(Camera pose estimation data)
+ + + +

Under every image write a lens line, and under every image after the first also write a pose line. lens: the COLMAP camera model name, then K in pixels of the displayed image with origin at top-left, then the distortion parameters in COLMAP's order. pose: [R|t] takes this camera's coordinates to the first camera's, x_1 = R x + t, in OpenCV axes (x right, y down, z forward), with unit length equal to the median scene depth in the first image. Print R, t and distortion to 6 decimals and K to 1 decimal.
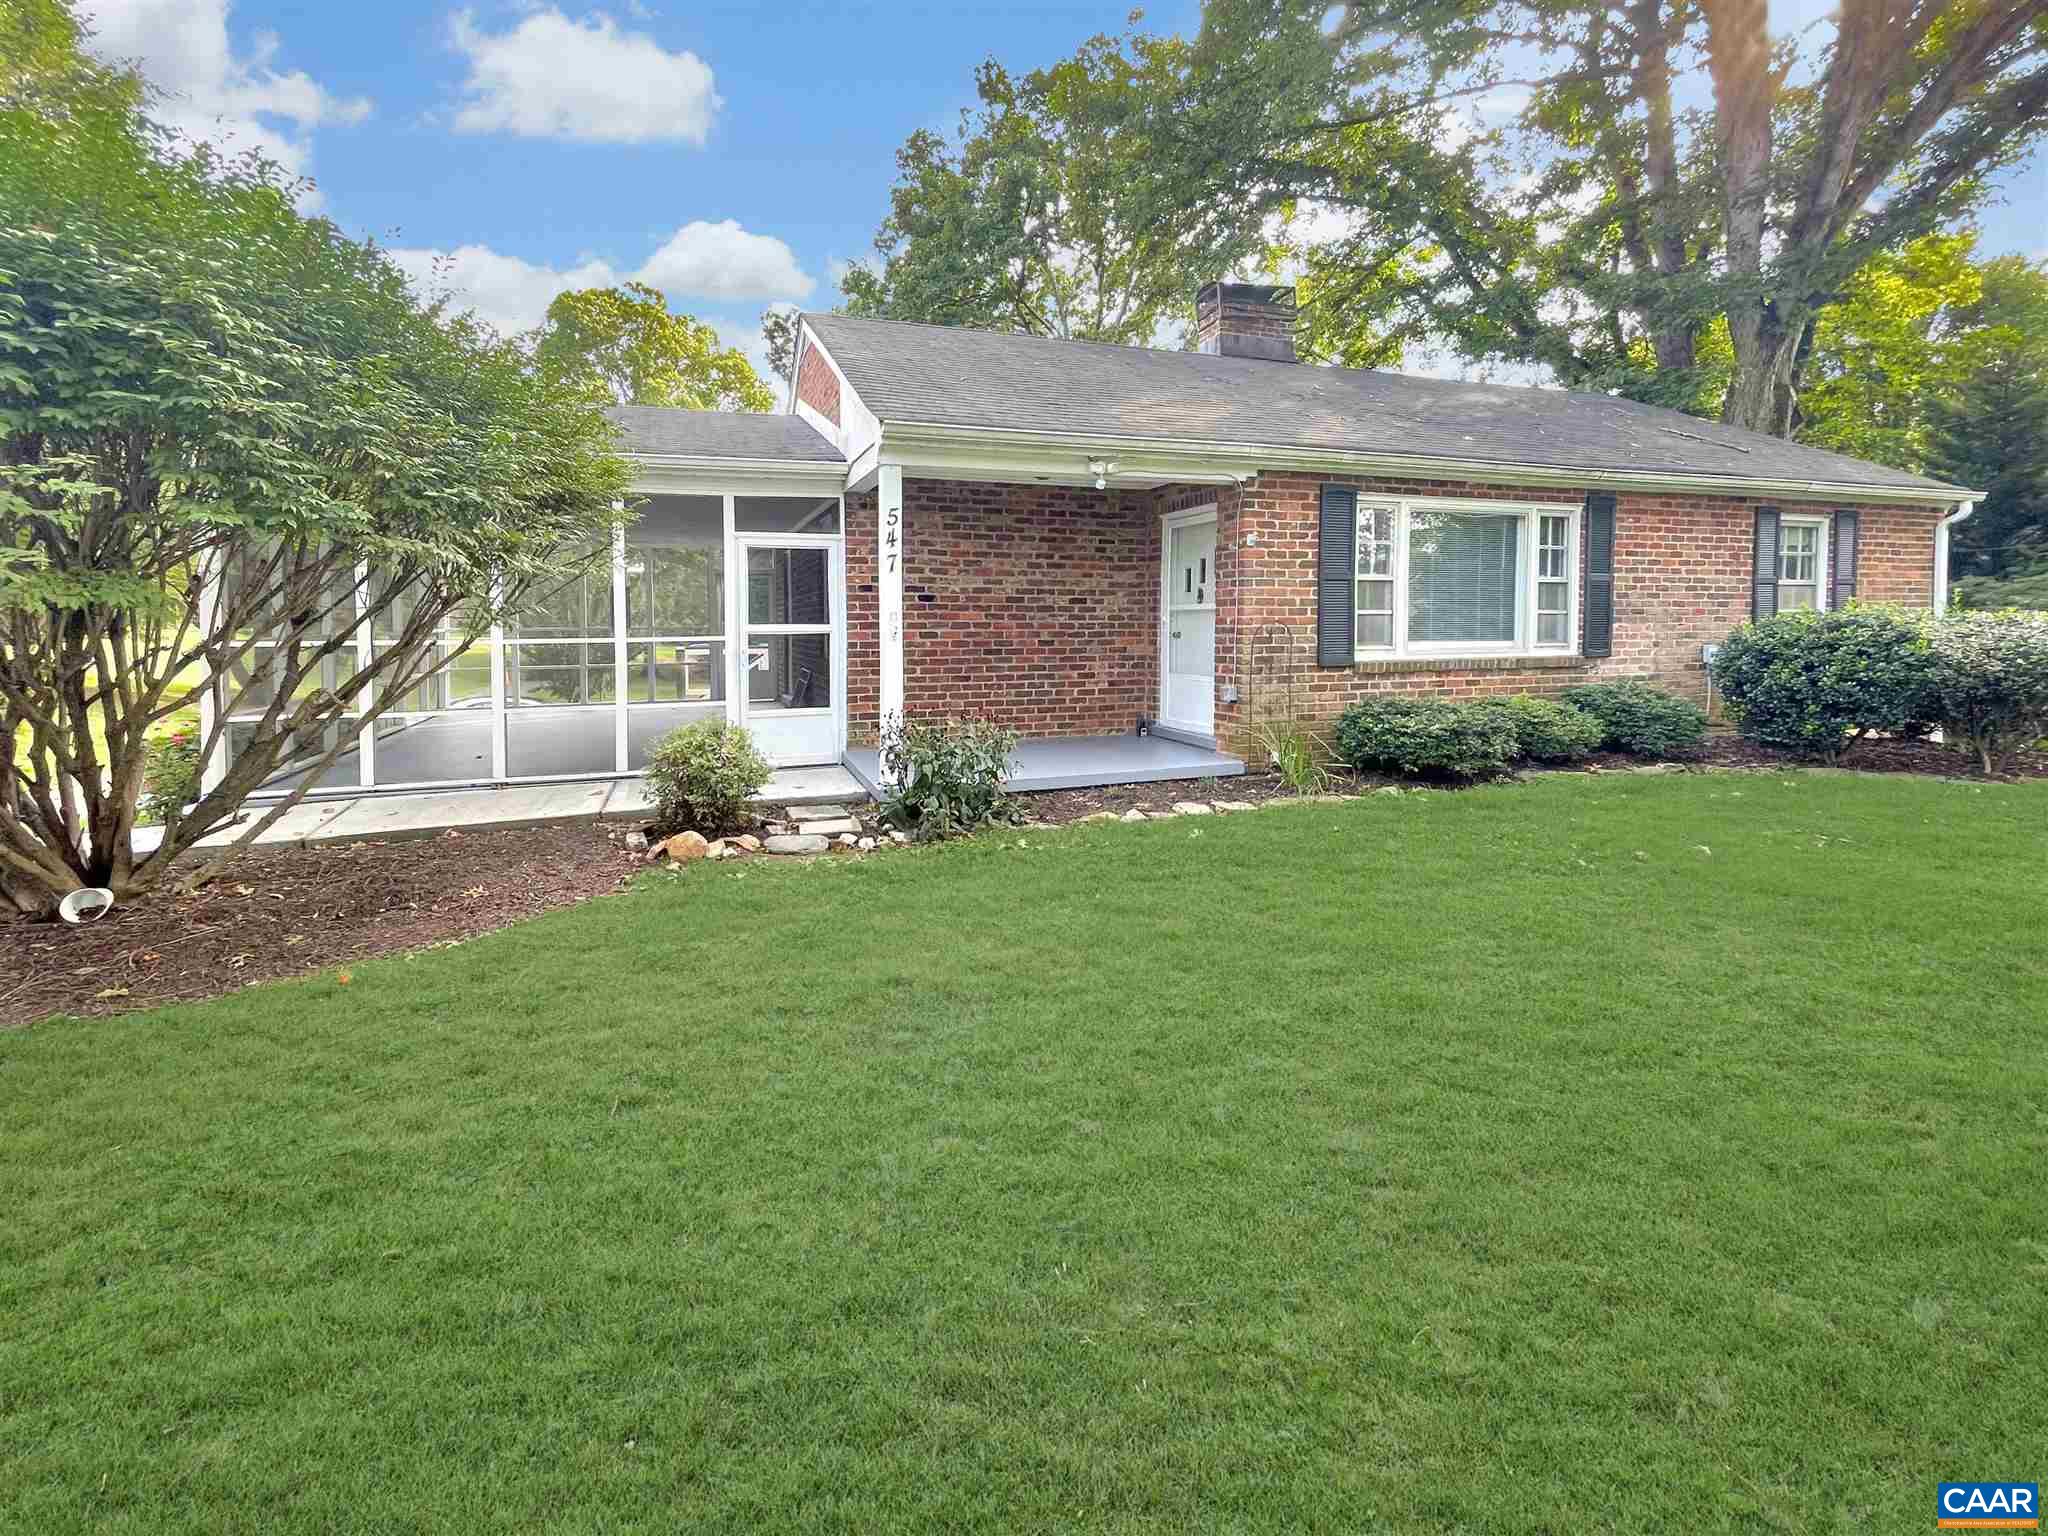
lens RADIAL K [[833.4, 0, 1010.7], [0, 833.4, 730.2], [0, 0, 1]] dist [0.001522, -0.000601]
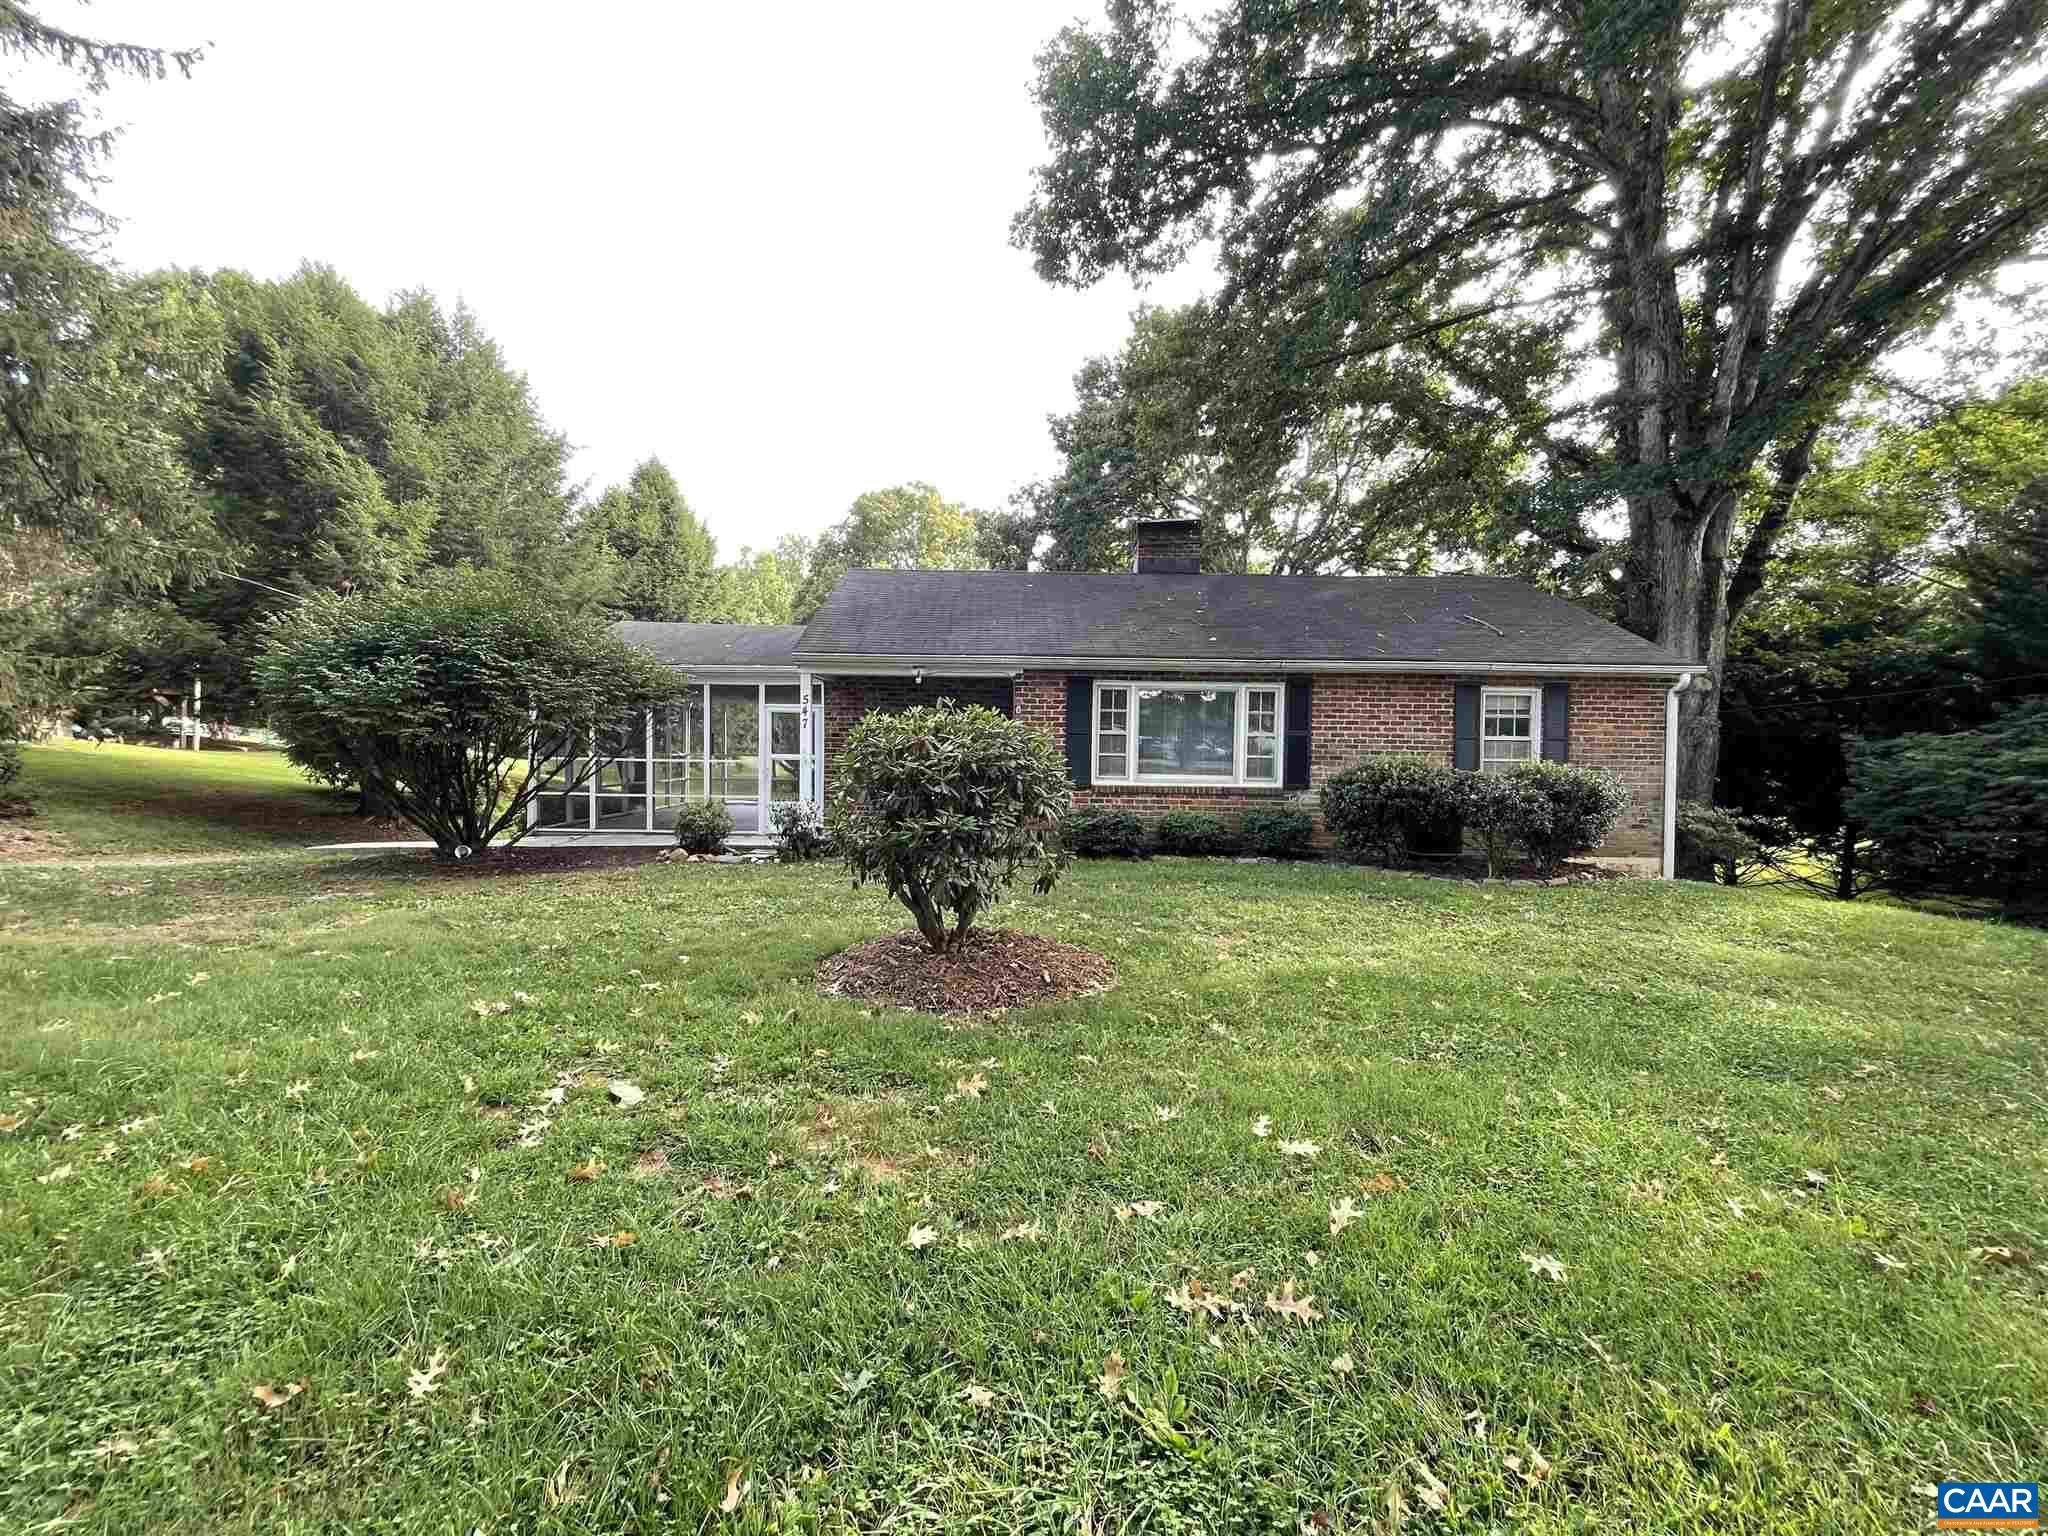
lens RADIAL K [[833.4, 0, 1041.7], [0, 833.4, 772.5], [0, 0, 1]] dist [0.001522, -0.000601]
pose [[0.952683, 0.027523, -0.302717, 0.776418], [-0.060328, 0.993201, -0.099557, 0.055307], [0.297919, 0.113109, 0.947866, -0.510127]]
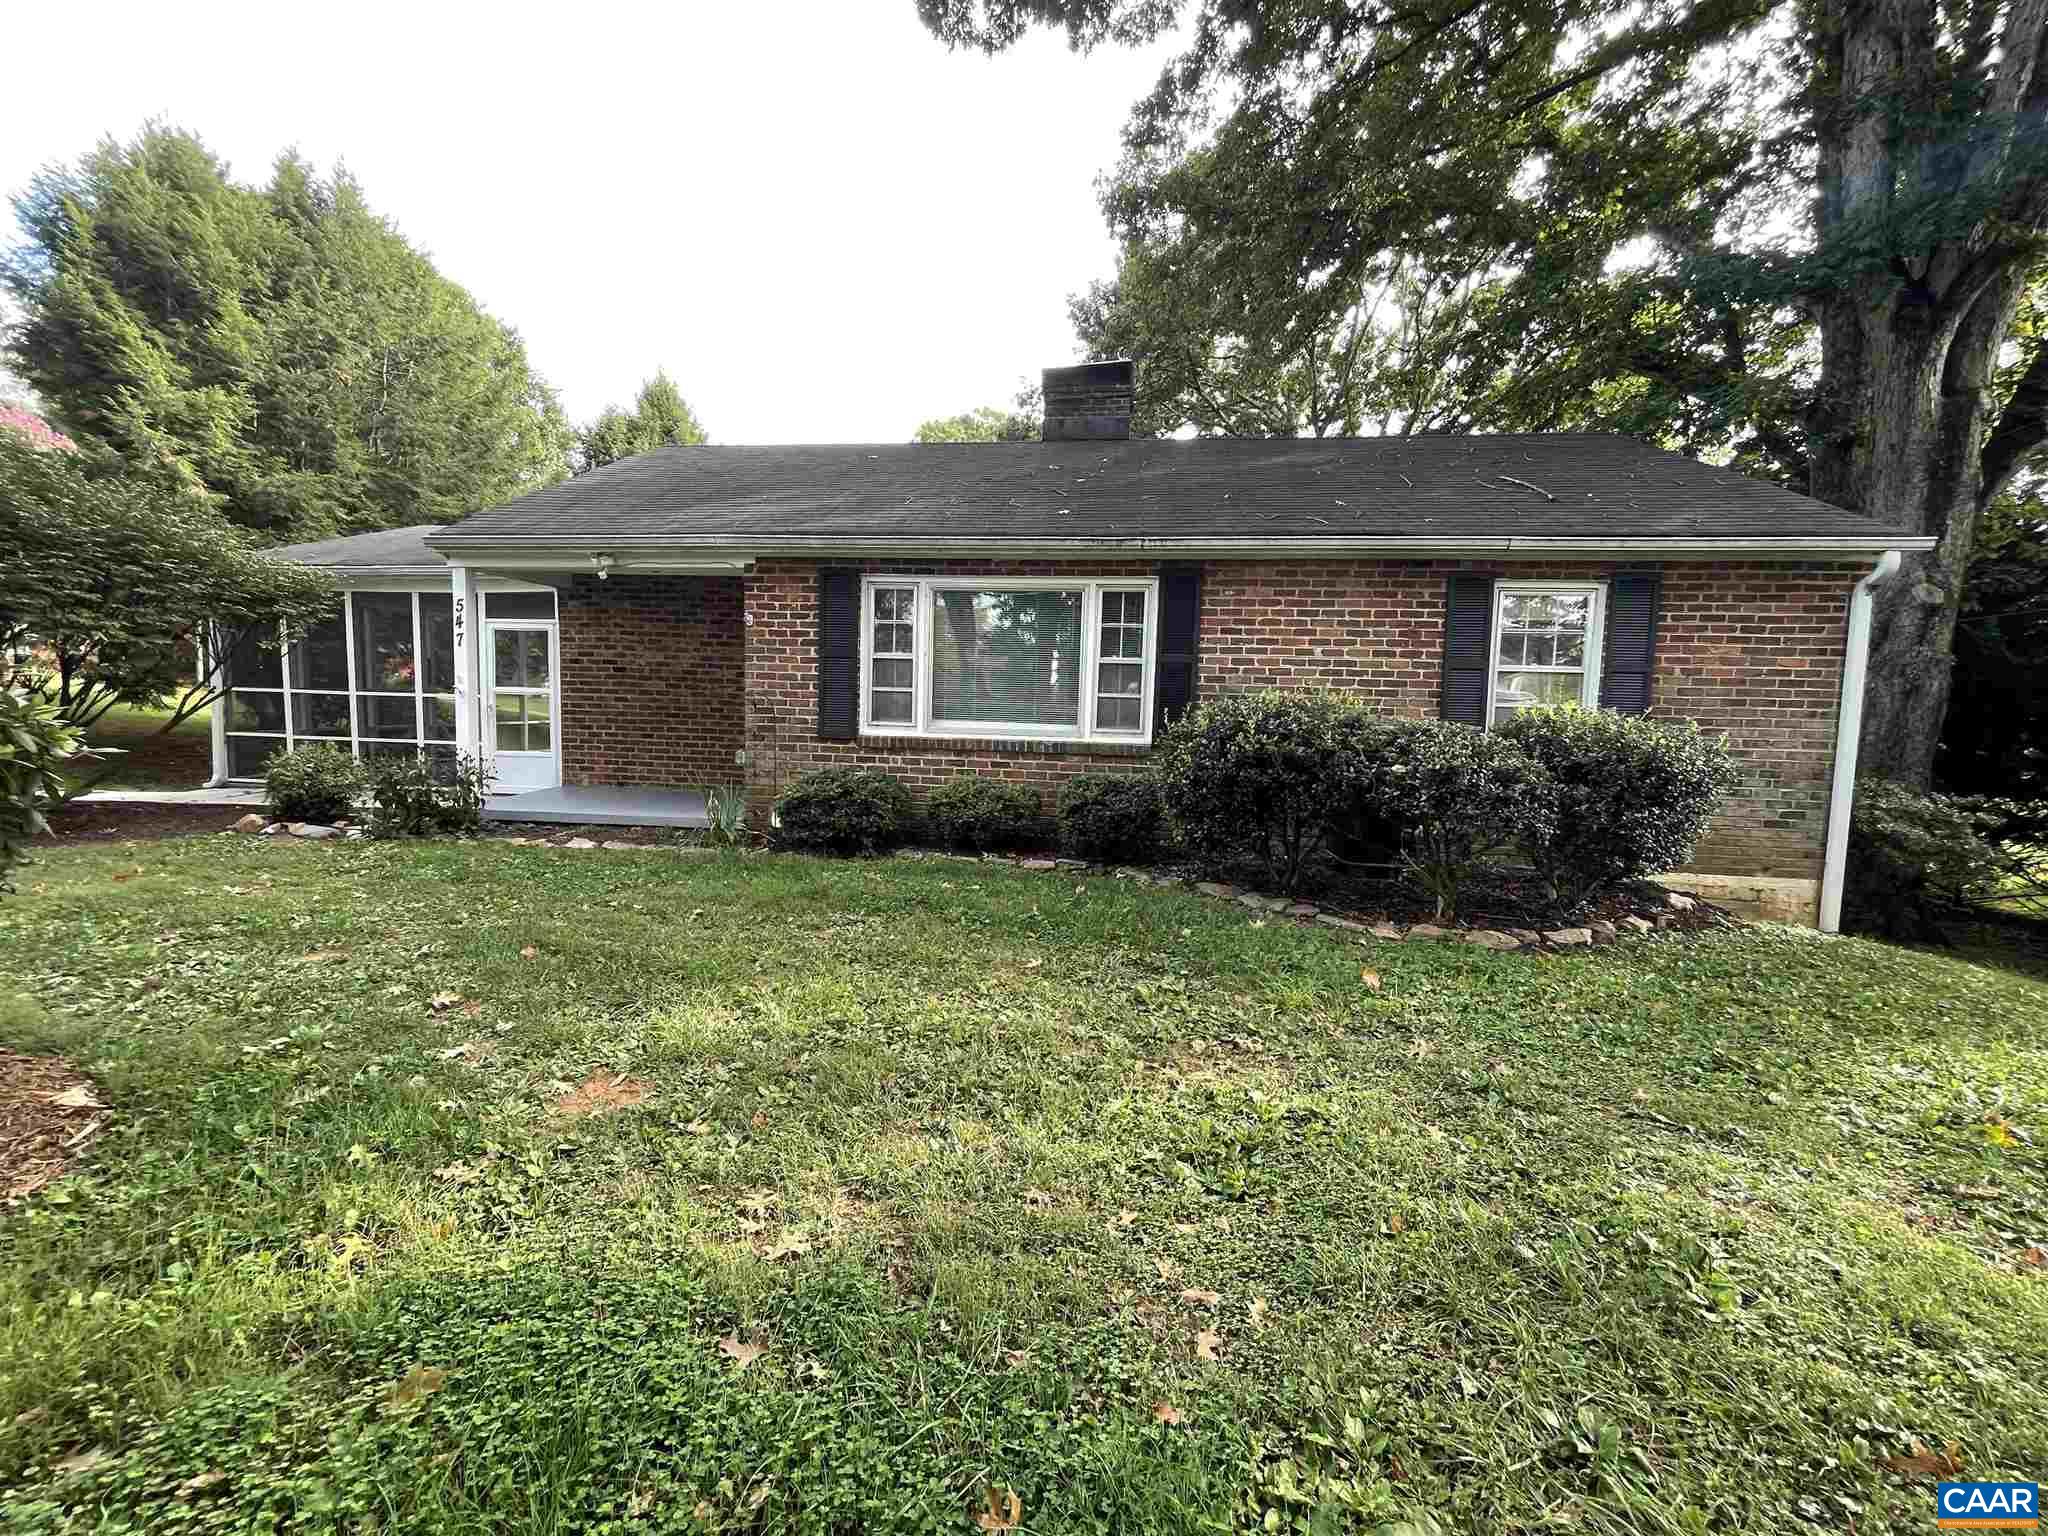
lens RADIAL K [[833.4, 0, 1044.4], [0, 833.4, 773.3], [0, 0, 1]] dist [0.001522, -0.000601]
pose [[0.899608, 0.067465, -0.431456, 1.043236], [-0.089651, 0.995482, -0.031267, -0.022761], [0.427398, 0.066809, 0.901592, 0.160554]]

+ + + +

TASK REQUIREMENTS
Repeat the entries exactly as they are given, leaving out each image.

EXERCISE RESULT
Under every image write a lens line, and under every image after the first also write a pose line. lens: the COLMAP camera model name, then K in pixels of the displayed image with origin at top-left, then the distortion parameters in COLMAP's order. pose: [R|t] takes this camera's coordinates to the first camera's, x_1 = R x + t, in OpenCV axes (x right, y down, z forward), with unit length equal to the median scene depth in the first image. Print R, t and distortion to 6 decimals and K to 1 decimal.
lens RADIAL K [[833.4, 0, 1010.7], [0, 833.4, 730.2], [0, 0, 1]] dist [0.001522, -0.000601]
lens RADIAL K [[833.4, 0, 1041.7], [0, 833.4, 772.5], [0, 0, 1]] dist [0.001522, -0.000601]
pose [[0.952683, 0.027523, -0.302717, 0.776418], [-0.060328, 0.993201, -0.099557, 0.055307], [0.297919, 0.113109, 0.947866, -0.510127]]
lens RADIAL K [[833.4, 0, 1044.4], [0, 833.4, 773.3], [0, 0, 1]] dist [0.001522, -0.000601]
pose [[0.899608, 0.067465, -0.431456, 1.043236], [-0.089651, 0.995482, -0.031267, -0.022761], [0.427398, 0.066809, 0.901592, 0.160554]]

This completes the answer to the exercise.